Die apostolische Überlieferung ist nicht nur dem Lehramt, sondern der ganzen Kirche zur Weitergabe anvertraut. “Damit aber das Evangelium in der Kirche stets unversehrt und lebendig bewahrt werde, haben die Apostel als ihre Nachfolger Bischöfe zurückgelassen, wobei sie ihnen ‘ihren eigenen Platz des Lehramtes übergaben'” (DV 7). Zu den Bitten im ältesten Hochgebet der katholischen Kirche gehört daher das Gebet für alle Hirten, “die Sorge tragen für den rechten, katholischen und apostolischen Glauben” (Römischer Kanon). Nur dem kirchlichen Lehramt kommt es zu, das überlieferte Wort Gottes letztverbindlich auszulegen (DV 10). Die Hirten der Kirche, einschliesslich des Papstes, verfügen dabei nicht über eine göttliche Inspiration. Es ist ihnen nur eine negative Assistenz des Heiligen Geistes verheissen, der sie vor Irrtümern bei Lehrdefinitionen bewahrt.
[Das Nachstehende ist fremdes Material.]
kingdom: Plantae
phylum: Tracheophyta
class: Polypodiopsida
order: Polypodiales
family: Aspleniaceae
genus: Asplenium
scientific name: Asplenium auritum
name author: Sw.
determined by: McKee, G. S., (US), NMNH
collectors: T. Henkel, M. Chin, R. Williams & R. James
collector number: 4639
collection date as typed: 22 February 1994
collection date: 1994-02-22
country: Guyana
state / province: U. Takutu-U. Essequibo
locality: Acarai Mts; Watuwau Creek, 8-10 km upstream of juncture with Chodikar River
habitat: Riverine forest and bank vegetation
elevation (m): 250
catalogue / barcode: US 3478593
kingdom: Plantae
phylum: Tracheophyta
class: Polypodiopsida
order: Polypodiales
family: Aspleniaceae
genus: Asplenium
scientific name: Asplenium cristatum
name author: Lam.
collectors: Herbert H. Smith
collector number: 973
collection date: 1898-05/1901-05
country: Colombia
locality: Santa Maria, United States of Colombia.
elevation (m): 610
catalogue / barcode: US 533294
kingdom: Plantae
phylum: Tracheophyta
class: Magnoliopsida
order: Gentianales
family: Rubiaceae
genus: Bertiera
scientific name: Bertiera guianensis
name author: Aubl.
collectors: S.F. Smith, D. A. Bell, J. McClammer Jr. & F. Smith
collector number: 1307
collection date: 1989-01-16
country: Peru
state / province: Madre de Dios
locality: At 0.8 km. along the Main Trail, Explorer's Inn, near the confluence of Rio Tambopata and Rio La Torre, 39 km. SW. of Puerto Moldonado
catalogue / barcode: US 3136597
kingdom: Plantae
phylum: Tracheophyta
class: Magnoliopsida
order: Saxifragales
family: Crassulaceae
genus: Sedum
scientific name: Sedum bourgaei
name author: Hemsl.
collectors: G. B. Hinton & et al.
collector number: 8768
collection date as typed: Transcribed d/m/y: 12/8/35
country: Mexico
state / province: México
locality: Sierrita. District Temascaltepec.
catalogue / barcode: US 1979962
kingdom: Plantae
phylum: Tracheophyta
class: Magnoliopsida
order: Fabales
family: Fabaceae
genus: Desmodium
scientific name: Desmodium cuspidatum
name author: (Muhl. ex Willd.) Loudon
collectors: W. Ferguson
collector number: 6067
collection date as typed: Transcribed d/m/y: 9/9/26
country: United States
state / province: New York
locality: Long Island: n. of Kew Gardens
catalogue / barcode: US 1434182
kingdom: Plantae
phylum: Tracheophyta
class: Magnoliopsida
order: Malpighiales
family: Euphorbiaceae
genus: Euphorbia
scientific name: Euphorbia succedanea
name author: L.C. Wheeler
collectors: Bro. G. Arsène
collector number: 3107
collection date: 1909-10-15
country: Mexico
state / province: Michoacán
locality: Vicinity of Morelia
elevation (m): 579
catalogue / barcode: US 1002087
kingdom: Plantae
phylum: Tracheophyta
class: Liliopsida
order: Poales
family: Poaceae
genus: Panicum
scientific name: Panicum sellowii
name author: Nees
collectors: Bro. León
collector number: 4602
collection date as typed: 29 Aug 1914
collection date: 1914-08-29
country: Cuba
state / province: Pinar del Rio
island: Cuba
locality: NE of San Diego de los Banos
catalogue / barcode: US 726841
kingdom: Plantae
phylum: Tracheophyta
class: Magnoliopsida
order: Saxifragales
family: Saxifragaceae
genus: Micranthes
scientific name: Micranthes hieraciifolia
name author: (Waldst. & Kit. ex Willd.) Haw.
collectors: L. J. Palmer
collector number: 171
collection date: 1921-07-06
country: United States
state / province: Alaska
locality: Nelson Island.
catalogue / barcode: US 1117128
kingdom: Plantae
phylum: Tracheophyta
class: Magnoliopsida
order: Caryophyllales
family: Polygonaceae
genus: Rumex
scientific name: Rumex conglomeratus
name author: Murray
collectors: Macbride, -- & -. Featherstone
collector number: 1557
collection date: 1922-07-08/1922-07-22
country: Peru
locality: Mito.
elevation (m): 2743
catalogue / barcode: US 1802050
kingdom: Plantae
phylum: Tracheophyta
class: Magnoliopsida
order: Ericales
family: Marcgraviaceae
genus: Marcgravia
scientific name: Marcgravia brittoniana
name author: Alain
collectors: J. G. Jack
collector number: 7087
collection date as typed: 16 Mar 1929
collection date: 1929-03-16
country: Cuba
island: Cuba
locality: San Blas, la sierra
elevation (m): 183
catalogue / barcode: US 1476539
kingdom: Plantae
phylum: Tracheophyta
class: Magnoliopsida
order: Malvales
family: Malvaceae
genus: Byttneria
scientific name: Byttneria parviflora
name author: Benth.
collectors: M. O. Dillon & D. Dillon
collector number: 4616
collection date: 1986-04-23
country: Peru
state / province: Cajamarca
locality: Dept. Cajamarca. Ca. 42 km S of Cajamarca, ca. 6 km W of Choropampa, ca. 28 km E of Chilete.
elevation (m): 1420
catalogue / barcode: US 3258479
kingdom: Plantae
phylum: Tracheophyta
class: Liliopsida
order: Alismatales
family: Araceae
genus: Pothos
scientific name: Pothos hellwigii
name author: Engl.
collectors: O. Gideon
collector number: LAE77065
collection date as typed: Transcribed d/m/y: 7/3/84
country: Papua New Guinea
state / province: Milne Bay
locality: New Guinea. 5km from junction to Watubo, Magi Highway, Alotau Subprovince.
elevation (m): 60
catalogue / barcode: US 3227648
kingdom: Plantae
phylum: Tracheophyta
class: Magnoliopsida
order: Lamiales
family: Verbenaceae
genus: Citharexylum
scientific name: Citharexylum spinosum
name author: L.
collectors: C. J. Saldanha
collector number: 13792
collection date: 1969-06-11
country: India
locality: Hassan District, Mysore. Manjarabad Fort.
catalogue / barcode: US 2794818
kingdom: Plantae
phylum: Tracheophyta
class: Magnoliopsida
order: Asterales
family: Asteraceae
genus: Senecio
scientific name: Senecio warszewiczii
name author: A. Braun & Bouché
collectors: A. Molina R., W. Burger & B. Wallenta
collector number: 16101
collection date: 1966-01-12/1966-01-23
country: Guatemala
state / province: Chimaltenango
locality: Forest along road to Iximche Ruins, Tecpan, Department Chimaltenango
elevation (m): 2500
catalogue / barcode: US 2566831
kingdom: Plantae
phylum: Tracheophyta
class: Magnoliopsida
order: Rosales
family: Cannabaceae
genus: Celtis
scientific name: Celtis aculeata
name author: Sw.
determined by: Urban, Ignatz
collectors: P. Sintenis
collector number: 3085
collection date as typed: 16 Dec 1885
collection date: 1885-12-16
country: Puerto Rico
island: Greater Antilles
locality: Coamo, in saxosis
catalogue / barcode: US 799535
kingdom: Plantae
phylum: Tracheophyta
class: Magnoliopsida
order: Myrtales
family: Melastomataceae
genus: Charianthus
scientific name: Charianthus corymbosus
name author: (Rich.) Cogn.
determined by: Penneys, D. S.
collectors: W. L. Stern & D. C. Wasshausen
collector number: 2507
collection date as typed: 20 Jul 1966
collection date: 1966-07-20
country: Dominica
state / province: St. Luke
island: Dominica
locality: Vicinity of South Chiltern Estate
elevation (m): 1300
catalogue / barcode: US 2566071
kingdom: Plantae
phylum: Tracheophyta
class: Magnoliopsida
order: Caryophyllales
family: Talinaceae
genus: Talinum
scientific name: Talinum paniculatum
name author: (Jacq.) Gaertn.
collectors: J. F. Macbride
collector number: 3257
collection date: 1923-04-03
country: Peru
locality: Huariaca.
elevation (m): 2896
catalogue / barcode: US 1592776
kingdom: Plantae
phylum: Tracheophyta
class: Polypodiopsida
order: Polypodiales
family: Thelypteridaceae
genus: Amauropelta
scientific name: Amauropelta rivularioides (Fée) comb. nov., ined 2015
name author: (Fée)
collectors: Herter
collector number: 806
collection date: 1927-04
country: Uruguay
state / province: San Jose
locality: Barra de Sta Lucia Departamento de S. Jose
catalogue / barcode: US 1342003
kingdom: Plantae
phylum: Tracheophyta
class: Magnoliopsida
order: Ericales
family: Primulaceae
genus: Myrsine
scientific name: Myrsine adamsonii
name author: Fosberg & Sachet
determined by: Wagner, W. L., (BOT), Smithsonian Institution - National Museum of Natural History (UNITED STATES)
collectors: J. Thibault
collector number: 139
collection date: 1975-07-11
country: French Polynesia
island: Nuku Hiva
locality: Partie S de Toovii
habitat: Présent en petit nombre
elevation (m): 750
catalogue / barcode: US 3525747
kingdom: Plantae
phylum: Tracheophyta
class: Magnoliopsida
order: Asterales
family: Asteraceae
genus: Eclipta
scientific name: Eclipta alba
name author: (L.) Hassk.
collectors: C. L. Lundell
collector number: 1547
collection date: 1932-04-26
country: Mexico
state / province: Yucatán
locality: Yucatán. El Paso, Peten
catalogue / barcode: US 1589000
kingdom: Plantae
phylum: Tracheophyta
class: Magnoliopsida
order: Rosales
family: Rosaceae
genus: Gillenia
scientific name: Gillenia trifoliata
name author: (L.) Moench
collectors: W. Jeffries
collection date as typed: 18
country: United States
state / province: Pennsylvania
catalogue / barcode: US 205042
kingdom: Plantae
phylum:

Der Glaubenssinn (sensus fidei) wird von der Gemeinschaft der Gläubigen aller Zeiten getragen. Der Glaubenssinn, man spricht auch vom Sinn der Gläubigen (sensus fidelium), hat eine diachrone wie synchrone Dimension. Er kann daher nicht gegen den überlieferten authentischen Glauben der Kirche stehen. Im Notfall ist es der sensus fidelium, der den Glauben der Kirche durchträgt, wie in der Zeit nach dem Konzil von Nizäa, als zahlreiche Bischöfe und ihre Nachfolger weiterhin dem Arianismus anhingen. Der Sinn der Gläubigen kann auch als Konsens von Seiten des Lehramtes erfragt werden, wie bei den Definitionen der Unbefleckten Empfängnis Mariens (1854) und der leiblichen Aufnahme Mariens in den Himmel (1950). Bei der Befragung ging es damals nicht um eine Abstimmung über den katholischen Marienglauben, sondern um die Opportunität der Definitionen.

“Theologen wie Bischöfe haben die Aufgabe, nach den Zeichen der Zeit zu forschen und sie im Licht des Evangeliums zu deuten”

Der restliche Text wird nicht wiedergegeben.